What is clear, however, is that the introduction of the UPC has caused a significant shift in the global IP landscape, and IP strategy playbooks around the world should be pulled off shelves and updated.

Nirav Desai is a director in the trial and appellate practice group, and the electronics practice group, at Sterne Kessler Goldstein & Fox PLLC.

Patrick Murray is the manager of business development and analytics at the firm.

Roberta Lam is a student at the University of Arizona’s James E. Rogers College of Law. She was a 2023 summer associate at Sterne Kessler.

The opinions expressed are those of the author(s) and do not necessarily reflect the views of their employer, its clients, or Portfolio Media Inc., or any of its or their respective affiliates. This article is for general information purposes and is not intended to be and should not be taken as legal advice.

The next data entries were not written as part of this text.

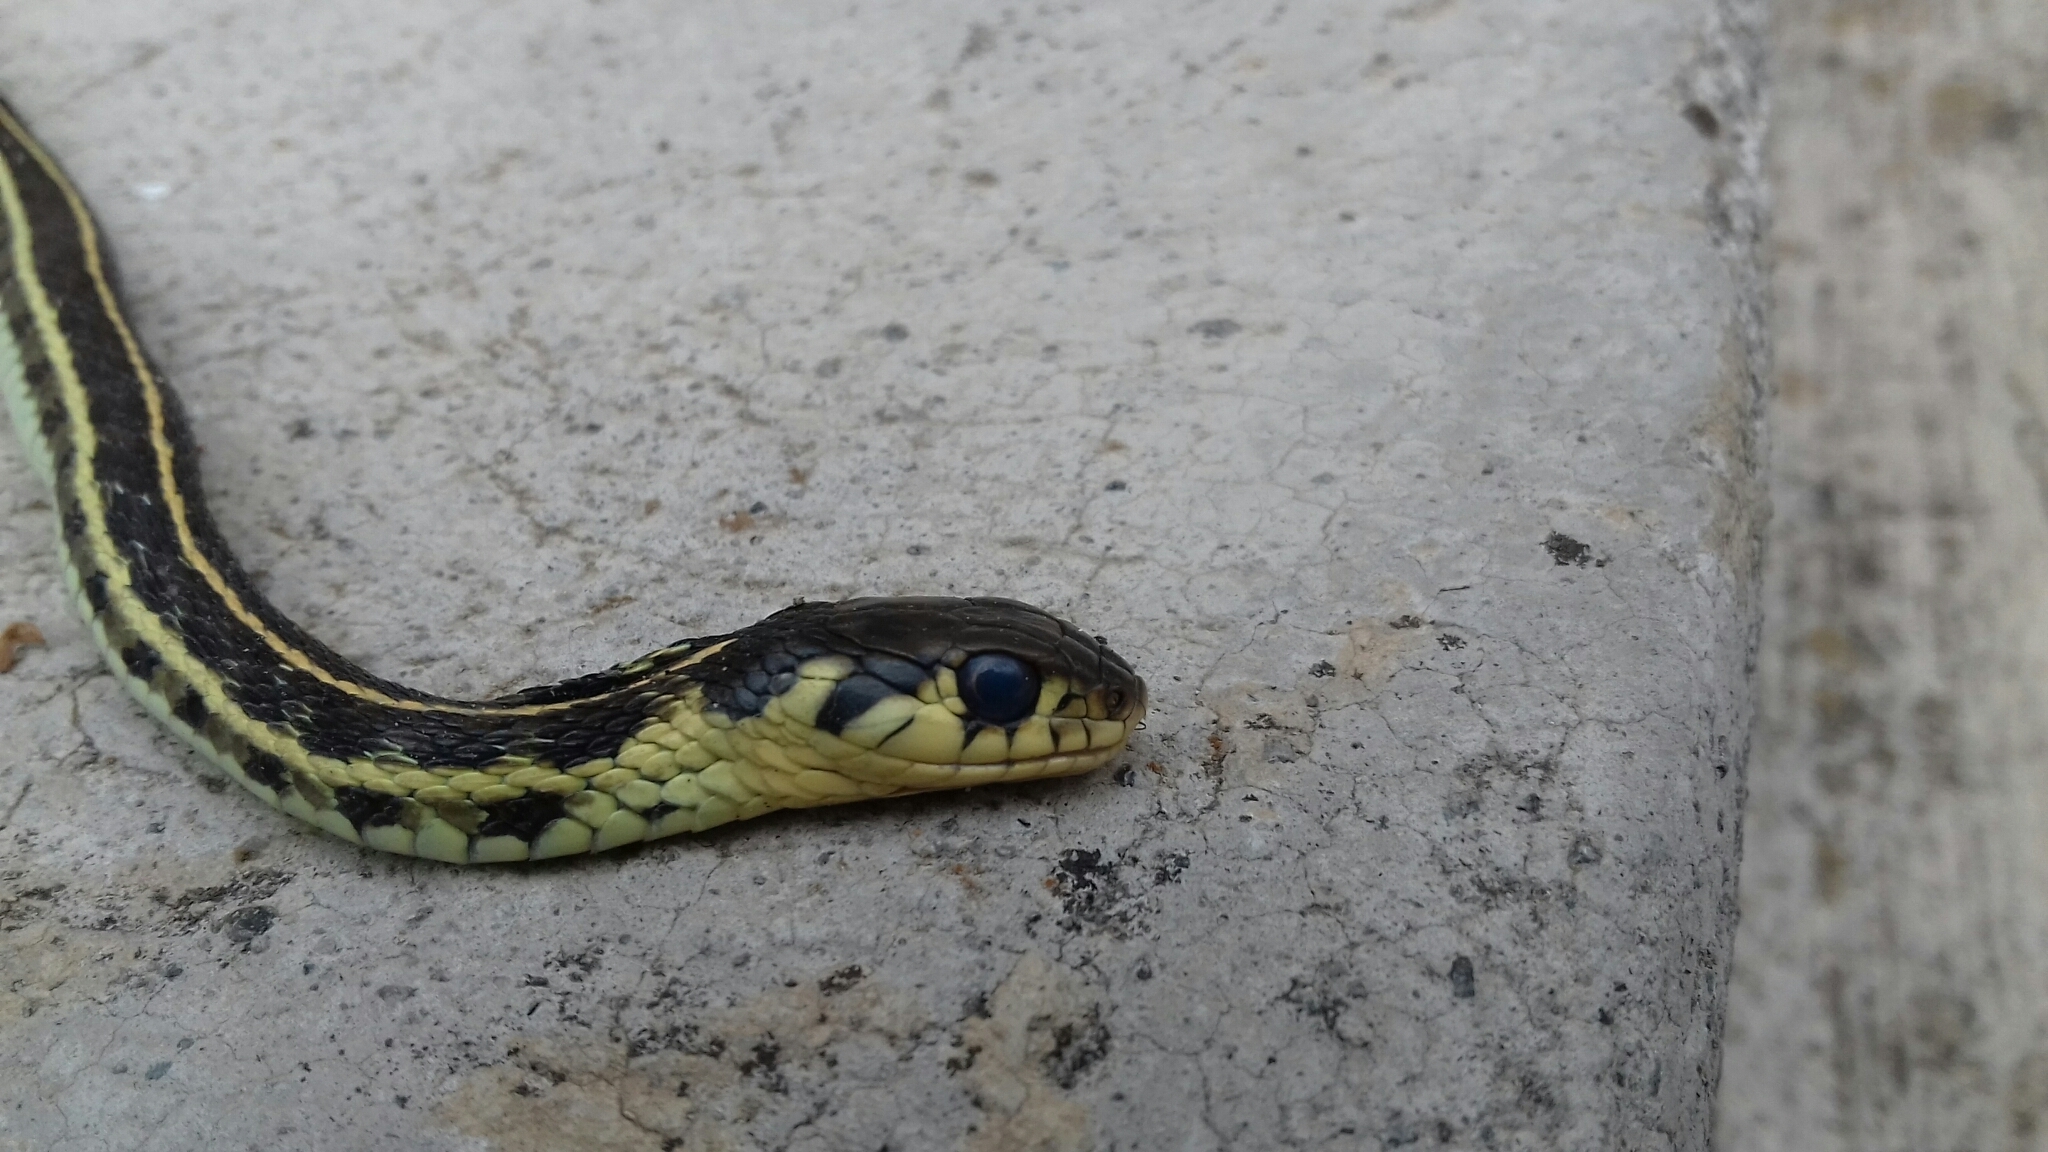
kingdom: Animalia
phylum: Chordata
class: Squamata
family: Colubridae
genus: Thamnophis
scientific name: Thamnophis pulchrilatus
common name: Yellow-throated gartersnake
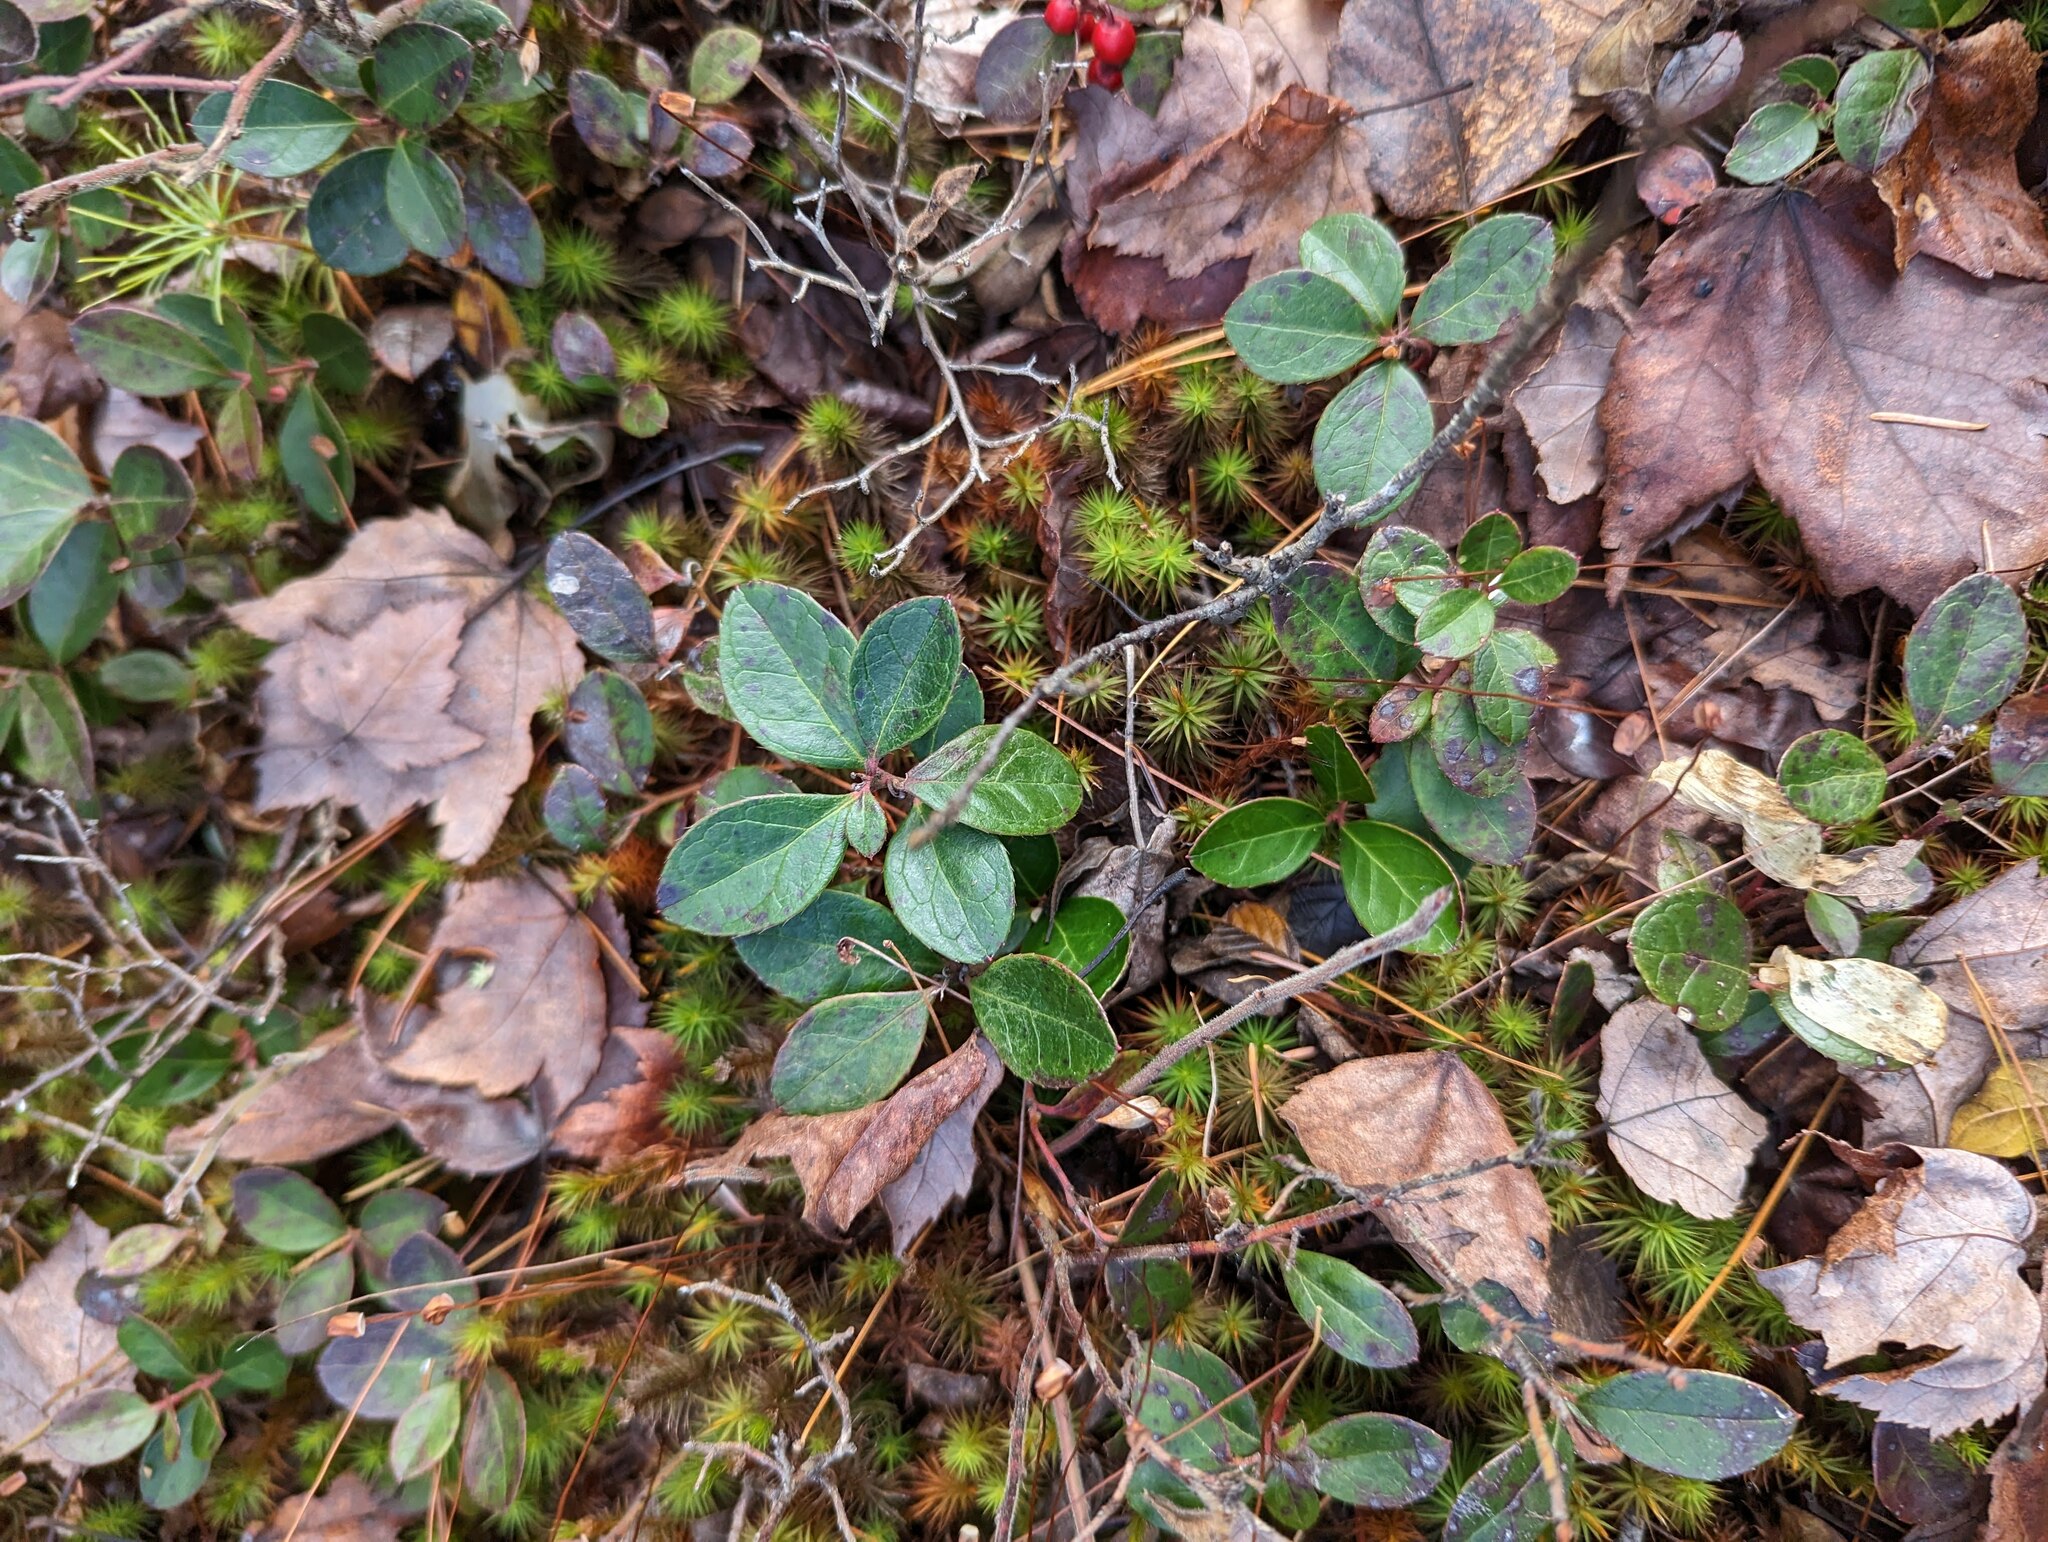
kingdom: Plantae
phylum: Tracheophyta
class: Magnoliopsida
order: Ericales
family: Ericaceae
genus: Gaultheria
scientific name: Gaultheria procumbens
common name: Checkerberry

[1] Winter v. Natural Resources Defense Council Inc., 555 U.S. 7, 20 (2008).

[2] eBay Inc. v. MercExchange LLC, 547 U.S. 388, 391 (2006).

[3] SAS Inst. Inc. v. World Programming Ltd., 874 F.3d 370, 387 (4th Cir. 2017).

[4] SAS Inst. Inc. v. World Programming Ltd., 874 F.3d 370, 386-87 (4th Cir. 2017); Brenntag Int’l Chemicals Inc. v. Bank of India, 175 F.3d 245, 250 (2d Cir. 1999).

[5] See and

[6] Agreement on a Unified Patent Court, June 6, 2013.

[7] Agreement on a Unified Patent Court, June 6, 2013.